If you choose to perform the deployment manually, execute the following steps:
1) Connect into your Service Bus domain.
2) Deploy the kafka-transport.jar file as a library, targeting to all Service Bus servers/clusters and the Admin Server.
3) Deploy the kafka-transport.ear file as a application, targeting to all Service Bus servers/clusters and the Admin Server.
3.1) Name the application as “Service Bus Kafka Transport Provider”.
Receiving Data from Apache Kafka
This section will show how to create a Service Bus Proxy Service that fetches messages from a Kafka topic and processes them using a Pipeline. The following steps will assume that you have an up-and-running Kafka deployment, and that a topic named “orders” was previously created.
Creating the Service Bus Artifacts
1) In the Service Bus Console, create a session to modify the projects.
2) Create a new project called “article” under the projects folder.
3) Right-click the newly created project and choose Create > Pipeline.
4) Name this Pipeline as “OrdersListenerImpl”.
5) In the Service Type field, choose “Messaging”
6) Set “Text” as the Request Type and “None” as the Response Type.
7) Leave the “Expose as a Proxy Service” check box unchecked.
8) Click in the Create button to finish.

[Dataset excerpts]
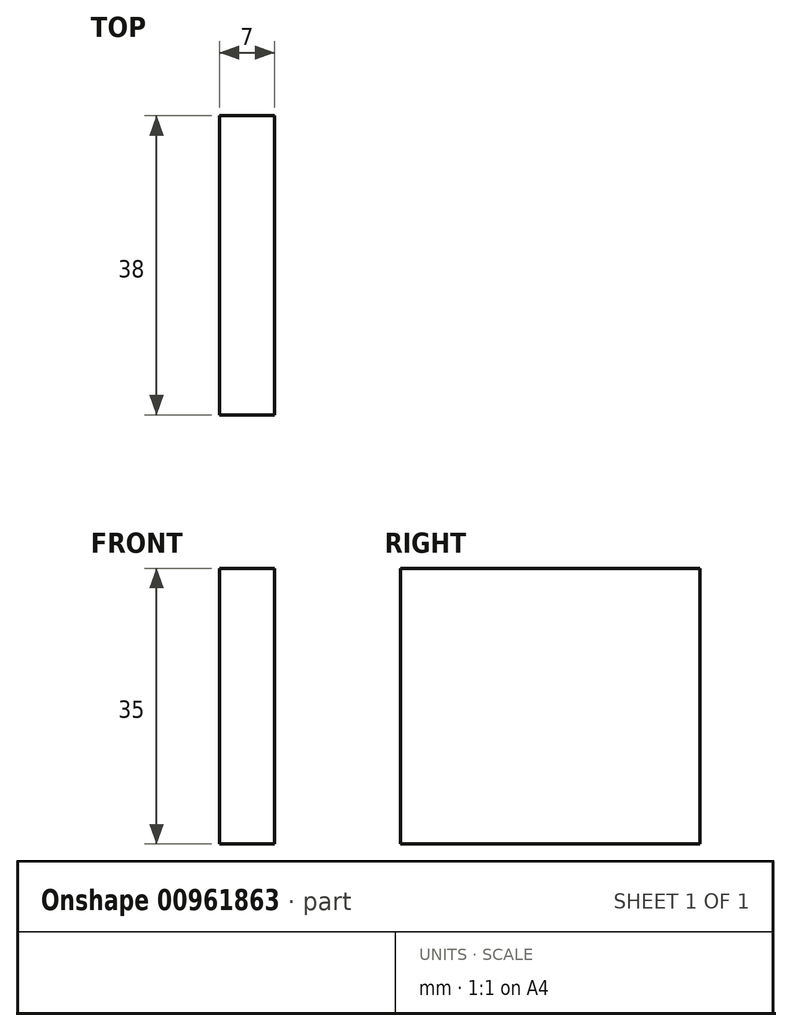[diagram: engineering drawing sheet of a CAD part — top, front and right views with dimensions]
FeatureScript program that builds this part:
annotation { "Feature Type Name" : "Feature", "Feature Type Description" : "" }
export const myFeature = defineFeature(function(context is Context, id is Id, definition is map)
    precondition{}
    {
        {
            var Q0;
            Q0=qCreatedBy(makeId("Top.planeOp"),FACE);
            var sketch = newSketch(context, id + "F0", { "sketchPlane" : qUnion([Q0])});
            skLineSegment(sketch, "E0.bottom", {"start": v(-35.6, 25.1) * mm, "end": v(-28.6, 25.1) * mm});
            skLineSegment(sketch, "E0.top", {"start": v(-35.6, -12.9) * mm, "end": v(-28.6, -12.9) * mm});
            skLineSegment(sketch, "E0.left", {"start": v(-35.6, 25.1) * mm, "end": v(-35.6, -12.9) * mm});
            skLineSegment(sketch, "E0.right", {"start": v(-28.6, 25.1) * mm, "end": v(-28.6, -12.9) * mm});
            skSolve(sketch);
        }
        {
            var Q0;
            Q0 = qSketchRegion(id + "F0", true);
            extrude(context, id + "F1", {"entities" : qUnion([Q0]), "depth" : 35 * mm, "offsetDistance" : 25 * mm});
        }
    });
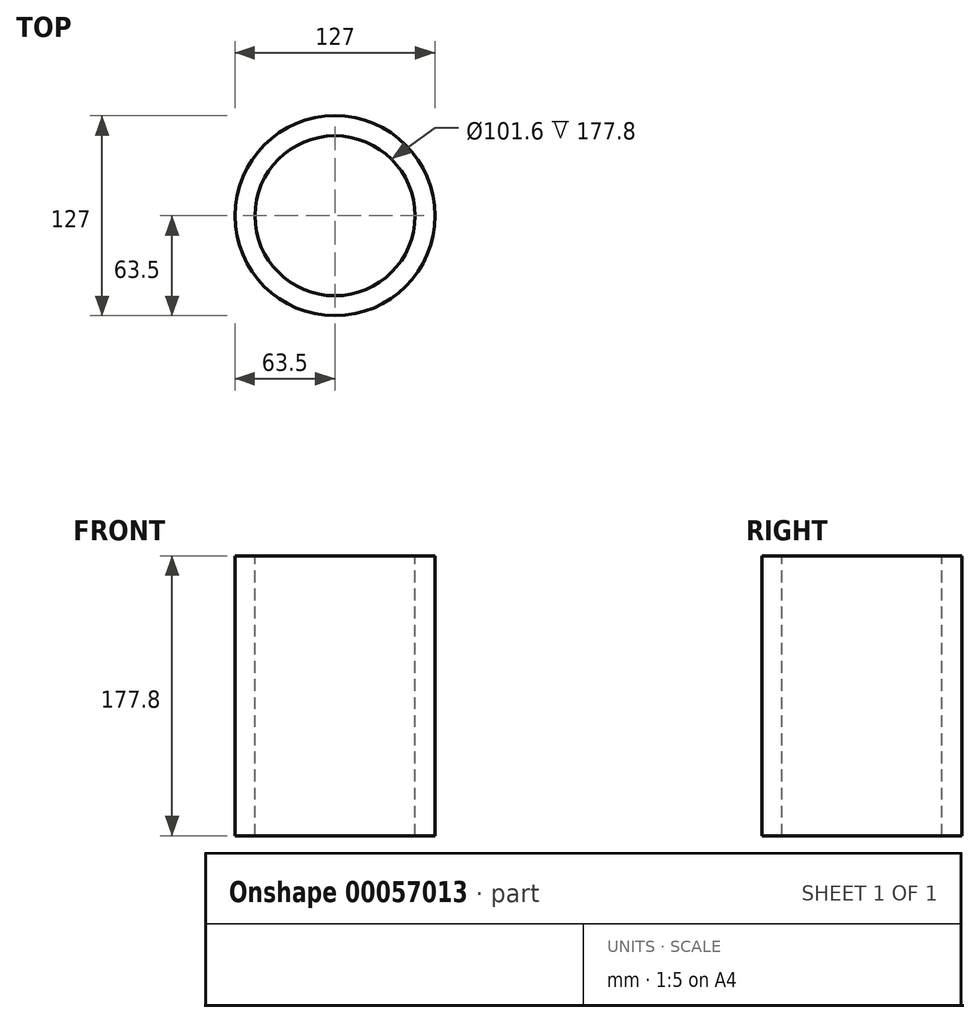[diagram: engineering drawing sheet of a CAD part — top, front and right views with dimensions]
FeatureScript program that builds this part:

▸ THE TASKS
(1) From the Kafka transport walkthrough, return the part that opens with the words containing "3.1) Name the" and closes with "button to finish.".
(2) According to the Kafka transport walkthrough, what name should the new Pipeline be given?
(3) Summarize the Kafka transport walkthrough in three sentences.

▸ LIST OF SOLUTIONS
(1)
3.1) Name the application as “Service Bus Kafka Transport Provider”.
Receiving Data from Apache Kafka
This section will show how to create a Service Bus Proxy Service that fetches messages from a Kafka topic and processes them using a Pipeline. The following steps will assume that you have an up-and-running Kafka deployment, and that a topic named “orders” was previously created.
Creating the Service Bus Artifacts
1) In the Service Bus Console, create a session to modify the projects.
2) Create a new project called “article” under the projects folder.
3) Right-click the newly created project and choose Create > Pipeline.
4) Name this Pipeline as “OrdersListenerImpl”.
5) In the Service Type field, choose “Messaging”
6) Set “Text” as the Request Type and “None” as the Response Type.
7) Leave the “Expose as a Proxy Service” check box unchecked.
8) Click in the Create button to finish.

(2) OrdersListenerImpl

(3) To deploy manually, you connect to the Service Bus domain and deploy kafka-transport.jar as a library and kafka-transport.ear as an application named "Service Bus Kafka Transport Provider," both targeting all Service Bus servers/clusters and the Admin Server. A following section shows how to create a Service Bus Proxy Service that fetches messages from a Kafka topic and processes them with a Pipeline, assuming a running Kafka deployment and an existing topic named "orders." The first steps are to create a session in the Service Bus Console, add a project called "article," and create a Pipeline named "OrdersListenerImpl" with the Messaging service type, a Text request type, a None response type, and the "Expose as a Proxy Service" box left unchecked.